- Material for this task -
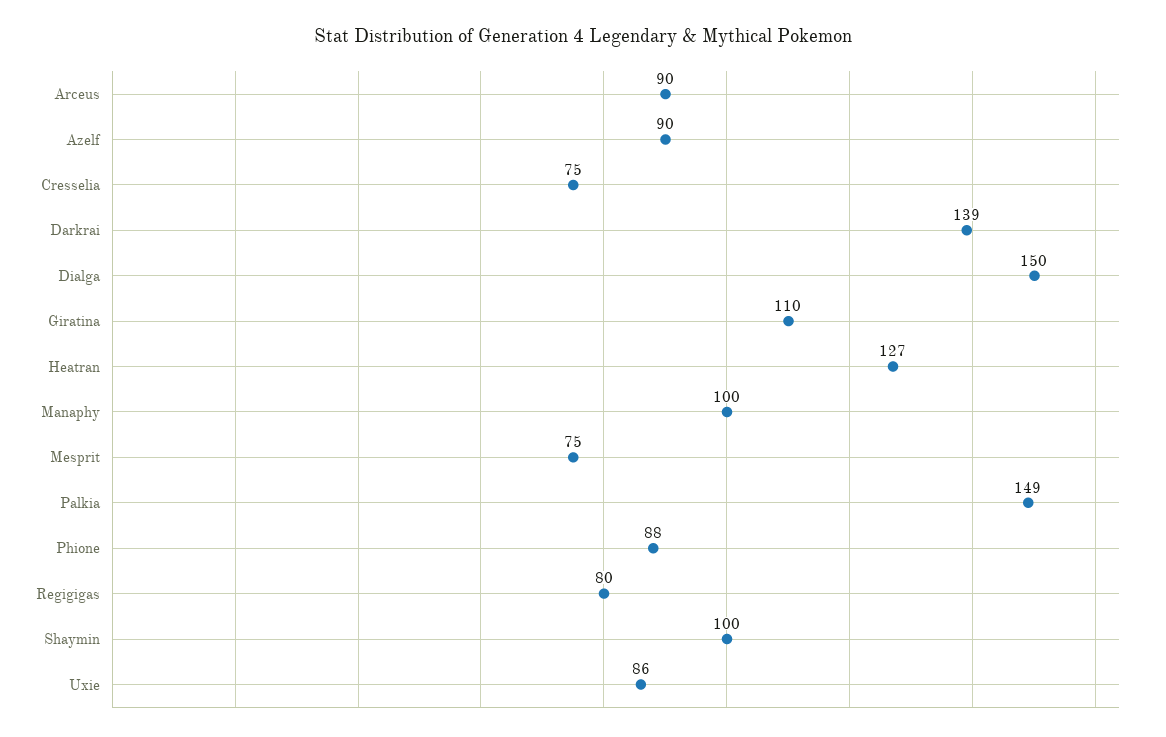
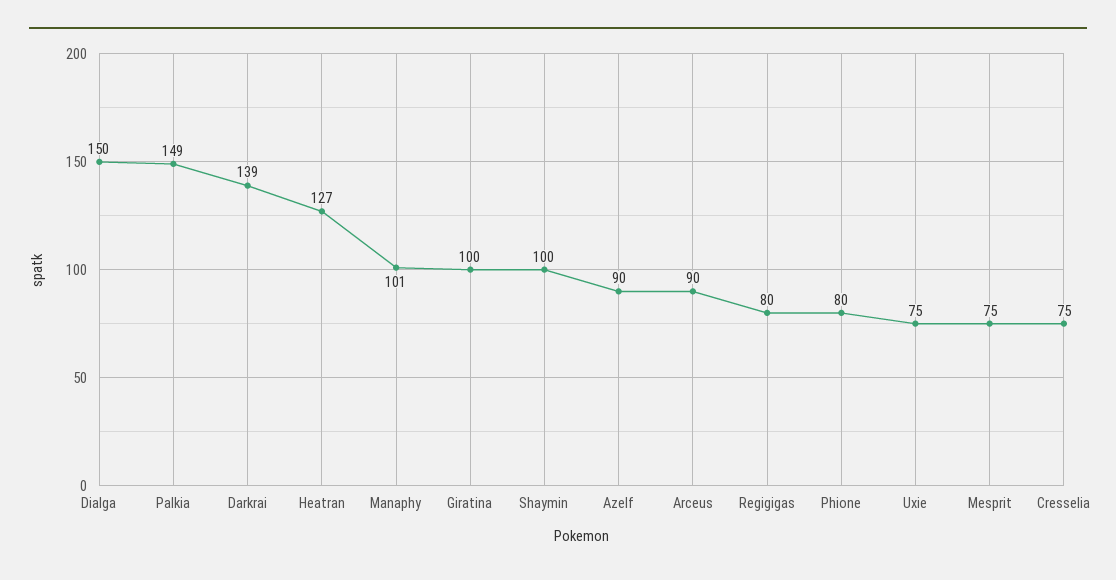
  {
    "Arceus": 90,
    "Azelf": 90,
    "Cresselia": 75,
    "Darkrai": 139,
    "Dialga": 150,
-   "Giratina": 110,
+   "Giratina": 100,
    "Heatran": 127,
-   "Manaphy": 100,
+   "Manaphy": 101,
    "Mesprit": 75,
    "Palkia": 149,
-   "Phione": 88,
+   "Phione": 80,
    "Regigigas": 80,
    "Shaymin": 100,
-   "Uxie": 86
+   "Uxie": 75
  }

==

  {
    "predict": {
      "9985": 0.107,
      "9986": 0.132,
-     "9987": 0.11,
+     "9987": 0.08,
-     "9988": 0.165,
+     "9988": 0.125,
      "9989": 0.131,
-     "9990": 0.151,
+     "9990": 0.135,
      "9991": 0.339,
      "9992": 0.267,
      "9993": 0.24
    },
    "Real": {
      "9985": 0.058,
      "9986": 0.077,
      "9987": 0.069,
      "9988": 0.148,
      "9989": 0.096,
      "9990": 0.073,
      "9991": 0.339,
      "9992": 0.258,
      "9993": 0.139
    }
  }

--

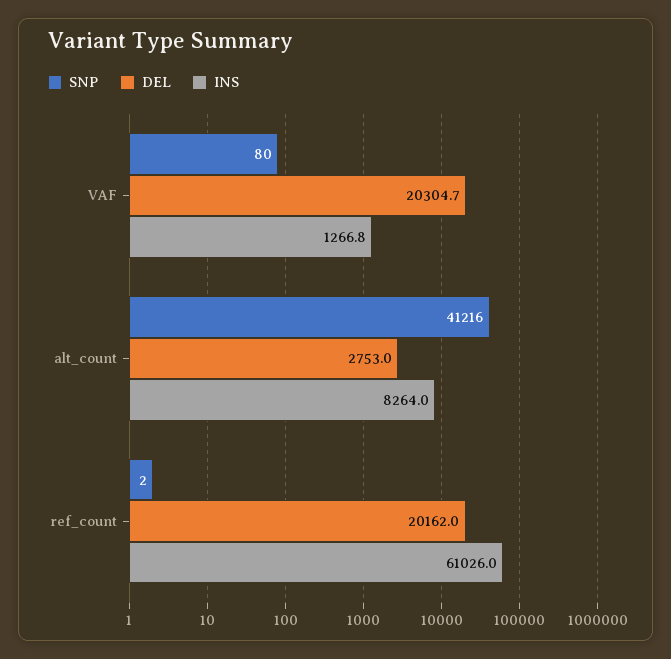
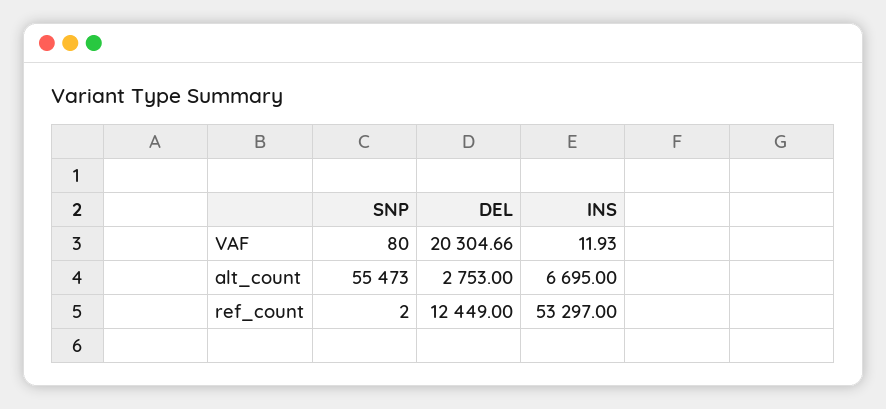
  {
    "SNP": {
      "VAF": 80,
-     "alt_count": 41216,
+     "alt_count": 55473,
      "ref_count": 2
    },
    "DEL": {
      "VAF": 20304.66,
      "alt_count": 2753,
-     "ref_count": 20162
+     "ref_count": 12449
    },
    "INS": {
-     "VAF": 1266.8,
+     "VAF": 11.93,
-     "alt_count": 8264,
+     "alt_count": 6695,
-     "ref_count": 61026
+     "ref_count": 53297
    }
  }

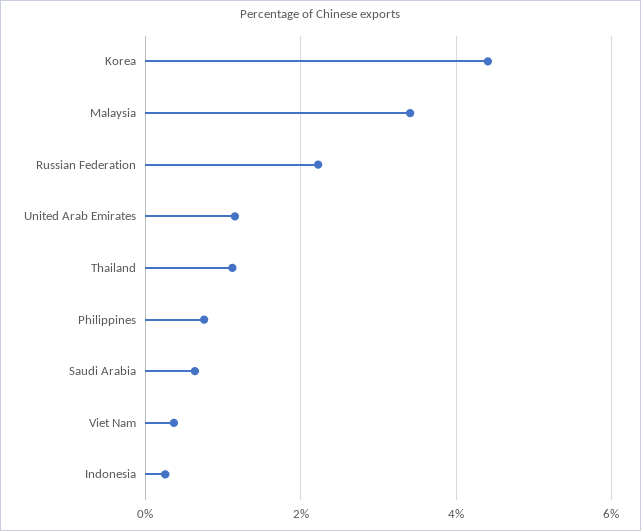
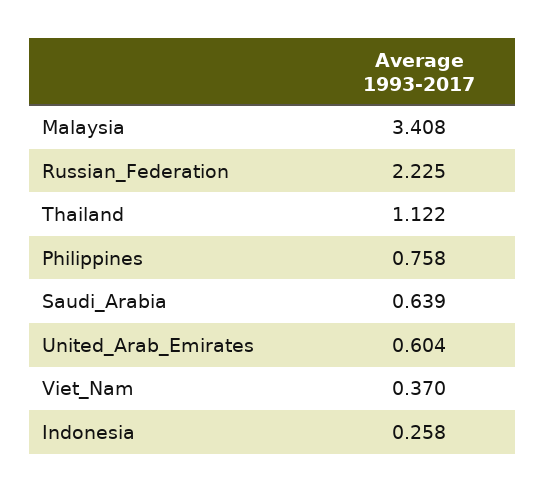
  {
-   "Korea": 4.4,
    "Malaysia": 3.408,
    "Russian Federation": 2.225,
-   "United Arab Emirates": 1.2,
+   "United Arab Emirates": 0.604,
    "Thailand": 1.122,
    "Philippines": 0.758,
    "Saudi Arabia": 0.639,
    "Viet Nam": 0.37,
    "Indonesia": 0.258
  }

- Task brief -
Extract every line of the records above that contains the word "United".

- Response to this task -
-   "United Arab Emirates": 1.2,
+   "United Arab Emirates": 0.604,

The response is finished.